-- Recorded information follows --

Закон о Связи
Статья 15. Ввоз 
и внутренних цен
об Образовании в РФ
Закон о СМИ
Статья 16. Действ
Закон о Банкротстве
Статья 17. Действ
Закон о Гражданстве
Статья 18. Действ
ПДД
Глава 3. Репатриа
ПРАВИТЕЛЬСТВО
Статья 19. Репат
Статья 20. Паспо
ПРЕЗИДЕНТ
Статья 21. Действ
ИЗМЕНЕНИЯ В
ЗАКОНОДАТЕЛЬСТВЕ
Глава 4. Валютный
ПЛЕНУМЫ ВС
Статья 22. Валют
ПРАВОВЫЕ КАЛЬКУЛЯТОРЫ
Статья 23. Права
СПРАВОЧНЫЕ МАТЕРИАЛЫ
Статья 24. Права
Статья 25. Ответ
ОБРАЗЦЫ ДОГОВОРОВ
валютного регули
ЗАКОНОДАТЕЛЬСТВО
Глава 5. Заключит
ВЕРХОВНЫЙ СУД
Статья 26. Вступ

-- Recorded information concluded --

● **Work required**: Copy each line above where the string "Действ" occurs.

● **Answer area**:
Статья 16. Действ
Статья 17. Действ
Статья 18. Действ
Статья 21. Действ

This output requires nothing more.